You probably are seeing news nowadays that writes board members getting out and substituted in a number of days. If you're an employee, this makes you feel a little weird because your company do not announce to the press whenever a coworker departs their role and has their position filled by another.

To the members of the board, though, this is a common thing to do, together with other processes that help them improve a company. Here is the board directors explained:

What is A Board of Directors?

A Board of Directors comprises people, with particular expertise relative to the company's industry, to oversee and run a company. According to BDC, it's referred to as a Board of Directors because it is a board, or group, of elected individuals chosen to direct and oversee the activities of a company.

The word 'director' gives more emphasis to the board in terms of direction, the making of major decisions, and moving the leadership of the organization toward the attainment of specific goals. Now, they're like a group of employees because they also operate collectively, and share their respective responsibilities to make sure that the company functions effectively and accordingly.

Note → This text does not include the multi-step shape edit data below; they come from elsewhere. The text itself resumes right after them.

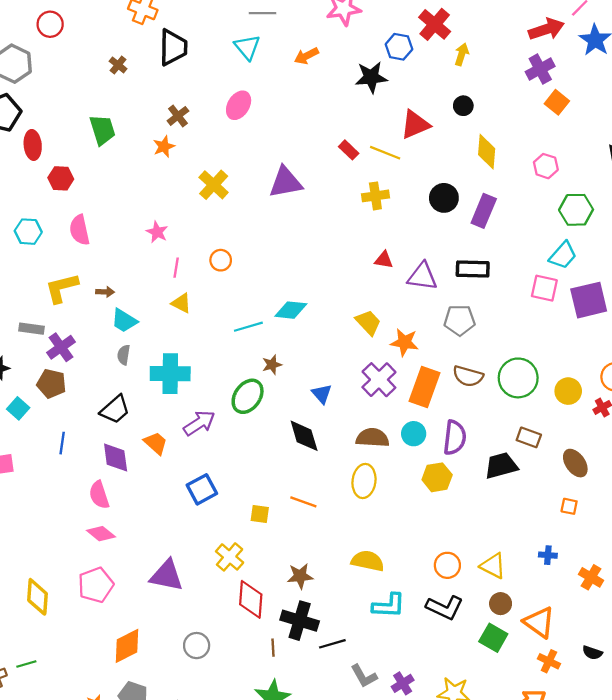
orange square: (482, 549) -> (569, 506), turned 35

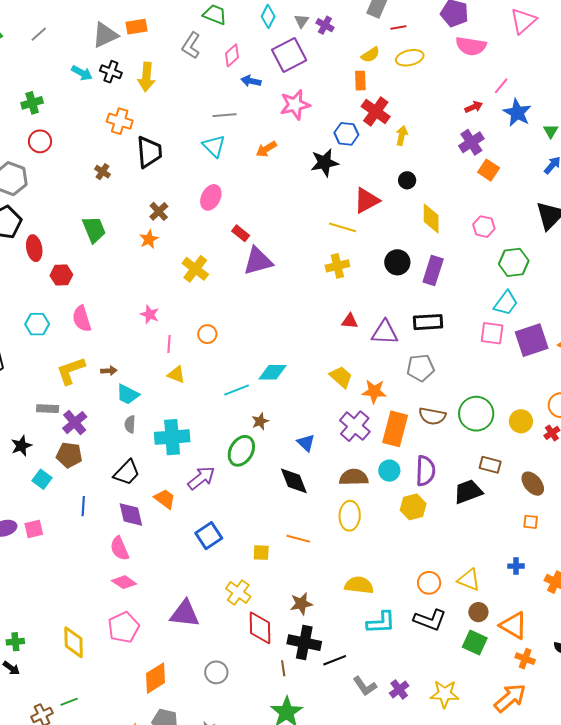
red arrow: (546, 29) -> (474, 107), size x0.6
red rectangle: (349, 150) -> (241, 233), moved

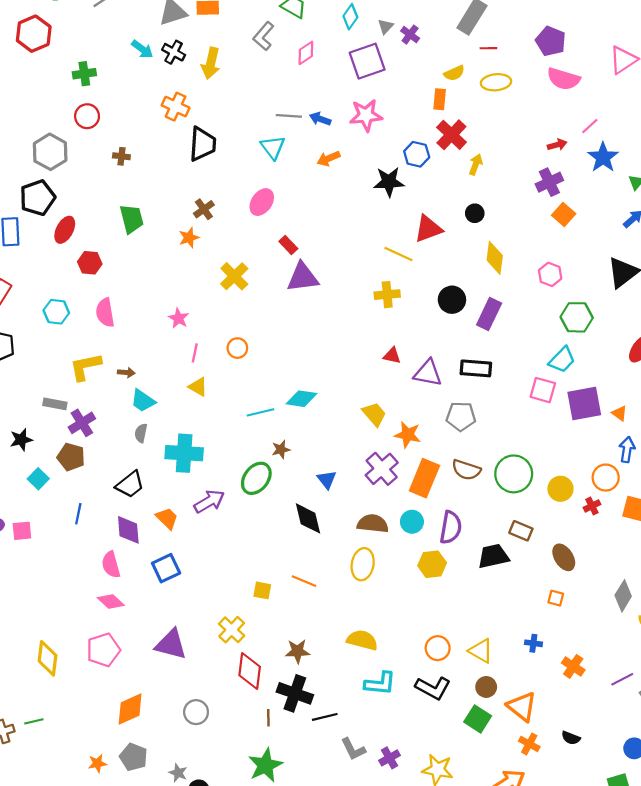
blue arrow: (251, 81) -> (320, 119), moved
brown cross: (103, 172) -> (121, 156), moved, turned -35
red ellipse: (34, 248) -> (65, 230), turned 30
blue square: (209, 536) -> (166, 568), moved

Board of Directors in Public Companies

Based on Investopedia, publicly traded companies are businesses that share their equities with the general public through the stock exchanges so anyone can purchase those equities. That consequently means a large number of people called shareholders own the said company.

Since these individuals cannot directly run the business as they wish, they can elect a Board of Directors to run the firm. Because of this, the board has become an even more important body that guarantees accountability and trust. A board is fundamental for public companies because it offers leadership, oversight, and decision-making at the top level.

With shareholders scattered and mostly uninvolved in day-to-day running, the board ensures that the company is run responsibly and is on track with long-term goals. It also ensures that the company adheres to laws, its finances are handled correctly, and operates ethically. In other words, the board is there to protect shareholder investments while helping the company grow and maintain its reputation.

What Board Members Do in Public Companies

Within public companies, board members help set the company's goals and strategies by collaborating with top managers to decide where the company should head and check on progress regularly. This means they oversee the company's finances, where they review budgets, approve spending, and ensure everything is in order.

The board can also evaluate and select the top executives of the company to ensure that the management team is performing efficiently and responsible for the outcome. The last responsibility is to be the representatives of shareholders; they authorize major decisions like joining forces with another company or starting a new project.

In simple words, and according to the Corporate Finance Institute, the board of directors acts as the guide and protector for any public company. They make the company walk on the straight path; run the affairs responsibly in the best interests of their shareholders; contribute to increasing the size and strength of the company and strengthen the faith of investors among the investing public.